The implementation below keeps the mutation logic in a helper function and leaves the LeetCode wrapper thin. It also adds validation that would be useful in production code, even though LeetCode guarantees the input is valid.

# LeetCode provides the ListNode class.


def delete_node_in_place(node: "ListNode") -> None:
    """
    Delete a node from a singly linked list when only that node is given.

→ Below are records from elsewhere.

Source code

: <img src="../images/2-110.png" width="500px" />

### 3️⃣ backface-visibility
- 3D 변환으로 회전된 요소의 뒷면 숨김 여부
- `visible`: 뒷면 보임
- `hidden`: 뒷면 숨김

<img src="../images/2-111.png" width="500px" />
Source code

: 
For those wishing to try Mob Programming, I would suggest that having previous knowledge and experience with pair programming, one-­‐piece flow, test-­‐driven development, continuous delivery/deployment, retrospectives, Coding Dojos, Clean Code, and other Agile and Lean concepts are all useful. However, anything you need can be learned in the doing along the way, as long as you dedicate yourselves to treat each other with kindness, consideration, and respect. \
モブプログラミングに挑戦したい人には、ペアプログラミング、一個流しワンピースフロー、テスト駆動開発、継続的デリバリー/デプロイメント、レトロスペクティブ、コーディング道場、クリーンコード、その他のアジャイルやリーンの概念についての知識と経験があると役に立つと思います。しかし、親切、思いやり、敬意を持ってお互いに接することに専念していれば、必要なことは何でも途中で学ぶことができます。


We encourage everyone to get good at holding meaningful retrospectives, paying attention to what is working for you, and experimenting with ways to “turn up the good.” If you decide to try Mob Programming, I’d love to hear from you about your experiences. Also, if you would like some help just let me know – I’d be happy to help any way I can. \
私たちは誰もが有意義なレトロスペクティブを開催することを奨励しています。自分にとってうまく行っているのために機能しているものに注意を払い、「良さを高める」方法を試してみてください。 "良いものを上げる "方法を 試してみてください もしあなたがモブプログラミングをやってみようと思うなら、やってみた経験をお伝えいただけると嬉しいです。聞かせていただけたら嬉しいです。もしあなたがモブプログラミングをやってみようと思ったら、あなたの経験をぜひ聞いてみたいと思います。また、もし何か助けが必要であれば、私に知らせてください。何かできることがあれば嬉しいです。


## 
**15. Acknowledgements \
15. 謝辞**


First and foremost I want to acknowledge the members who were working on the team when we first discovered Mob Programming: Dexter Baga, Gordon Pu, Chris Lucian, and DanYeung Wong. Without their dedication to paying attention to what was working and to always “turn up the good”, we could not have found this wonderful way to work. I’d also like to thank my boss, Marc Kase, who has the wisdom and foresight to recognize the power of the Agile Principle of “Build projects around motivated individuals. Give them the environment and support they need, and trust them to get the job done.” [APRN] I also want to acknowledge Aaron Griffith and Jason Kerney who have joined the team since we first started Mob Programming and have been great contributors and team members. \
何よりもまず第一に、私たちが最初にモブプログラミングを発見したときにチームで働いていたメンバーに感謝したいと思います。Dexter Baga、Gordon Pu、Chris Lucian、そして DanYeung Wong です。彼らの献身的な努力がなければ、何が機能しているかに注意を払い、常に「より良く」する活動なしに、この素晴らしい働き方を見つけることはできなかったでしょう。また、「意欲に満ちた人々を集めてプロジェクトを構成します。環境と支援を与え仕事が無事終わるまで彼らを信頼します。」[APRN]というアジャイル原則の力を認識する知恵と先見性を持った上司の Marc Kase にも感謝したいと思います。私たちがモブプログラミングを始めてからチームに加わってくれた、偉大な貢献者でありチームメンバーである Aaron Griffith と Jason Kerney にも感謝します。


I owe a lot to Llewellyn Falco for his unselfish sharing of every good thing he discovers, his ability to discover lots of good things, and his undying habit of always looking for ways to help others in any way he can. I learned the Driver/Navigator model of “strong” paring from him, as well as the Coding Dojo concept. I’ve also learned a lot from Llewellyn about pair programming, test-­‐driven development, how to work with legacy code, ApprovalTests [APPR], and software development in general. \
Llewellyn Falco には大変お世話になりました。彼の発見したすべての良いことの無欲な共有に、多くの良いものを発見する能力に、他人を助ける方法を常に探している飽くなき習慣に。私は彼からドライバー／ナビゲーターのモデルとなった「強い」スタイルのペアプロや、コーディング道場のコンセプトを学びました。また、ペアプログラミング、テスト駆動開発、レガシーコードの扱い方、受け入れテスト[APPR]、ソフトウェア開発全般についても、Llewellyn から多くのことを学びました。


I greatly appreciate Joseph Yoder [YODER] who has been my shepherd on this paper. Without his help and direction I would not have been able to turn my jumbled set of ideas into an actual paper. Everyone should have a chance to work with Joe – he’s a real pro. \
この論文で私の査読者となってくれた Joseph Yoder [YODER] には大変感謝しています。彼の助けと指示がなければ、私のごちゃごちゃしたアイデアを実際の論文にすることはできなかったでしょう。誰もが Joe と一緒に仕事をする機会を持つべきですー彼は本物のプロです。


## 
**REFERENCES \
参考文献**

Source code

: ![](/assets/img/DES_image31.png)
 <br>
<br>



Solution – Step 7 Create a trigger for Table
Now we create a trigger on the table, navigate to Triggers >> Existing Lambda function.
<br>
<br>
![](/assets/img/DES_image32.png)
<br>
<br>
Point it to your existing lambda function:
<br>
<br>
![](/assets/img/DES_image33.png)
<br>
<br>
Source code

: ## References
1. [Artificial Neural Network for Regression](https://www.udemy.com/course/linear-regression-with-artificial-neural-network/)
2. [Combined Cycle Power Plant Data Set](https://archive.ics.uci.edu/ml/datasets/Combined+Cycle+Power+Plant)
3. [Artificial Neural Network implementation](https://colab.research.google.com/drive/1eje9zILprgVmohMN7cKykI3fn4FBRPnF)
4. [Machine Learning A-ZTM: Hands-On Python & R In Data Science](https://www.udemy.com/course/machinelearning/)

    This works by copying the successor into the current node and then
    bypassing the successor.
    """
    successor = _require_successor(node)

    # Overwrite the current node so it takes on the successor's identity
    # from the list's point of view.
    node.val = successor.val
    node.next = successor.next

    # Break the detached node's link to make the mutation clearer in
    # non-LeetCode settings and to avoid keeping an unnecessary reference.
    successor.next = None


def _require_successor(node: "ListNode") -> "ListNode":
    if node is None:
        raise ValueError("node must not be None")

    if node.next is None:
        raise ValueError("cannot delete the tail node with this API")

    return node.next


class Solution:
    def deleteNode(self, node: "ListNode") -> None:
        """LeetCode entry point."""
        delete_node_in_place(node)

Interview follow-ups

What if the node to delete might be the tail?

Then this exact trick stops working. The method depends on copying data from the next node, and a tail node has no successor. In a singly linked list, truly deleting the tail requires access to its predecessor so that predecessor can be rewired to None. Without either the head of the list or a direct predecessor reference, deleting an arbitrary tail node is impossible in general. The complexity only stays O(1) when the right structural information is available.

Does this really delete the given node?

Not in the strict object-identity sense. The node object passed in remains in the list, but its value and pointer are overwritten so it becomes indistinguishable from its original successor when looking only at list contents. The actual node that gets unlinked is the successor. That distinction does not matter for LeetCode, because the observable behavior is the final list shape. In a real system where other code may hold references to specific node objects, though, that semantic difference can matter a lot.

What if node values are immutable or too expensive to copy?

This solution depends on mutating the current node’s payload. If node values are immutable, or if each node contains a large object that should not be copied, then the trick may no longer be acceptable. In that setting, the system usually needs a different API, such as access to the head of the list, a predecessor pointer, or a doubly linked list structure. The asymptotic tradeoff is straightforward: the current problem achieves O(1) time only because it allows direct in-place mutation of the node contents.

How would this change in a doubly linked list?

A doubly linked list makes true deletion much simpler because each node can reach both neighbors. If the current node has prev and next pointers, then deletion can usually be done by reconnecting those two neighbors directly, without copying any values. That still runs in O(1) time and O(1) extra space, but it is conceptually cleaner because the actual target node can be removed rather than replaced in place. The main extra work is handling boundary cases such as deleting the head or tail.

What if the interviewer changes the question and gives the head instead?

Then the problem becomes an ordinary linked-list deletion problem rather than a trick question. The algorithm would traverse from the head until it finds the predecessor of the target node, then update that predecessor’s next pointer to skip the target. That takes O(n) time in the worst case and O(1) extra space. Compared with LeetCode 237, the runtime is worse, but the semantics are stronger because the exact node can be removed normally.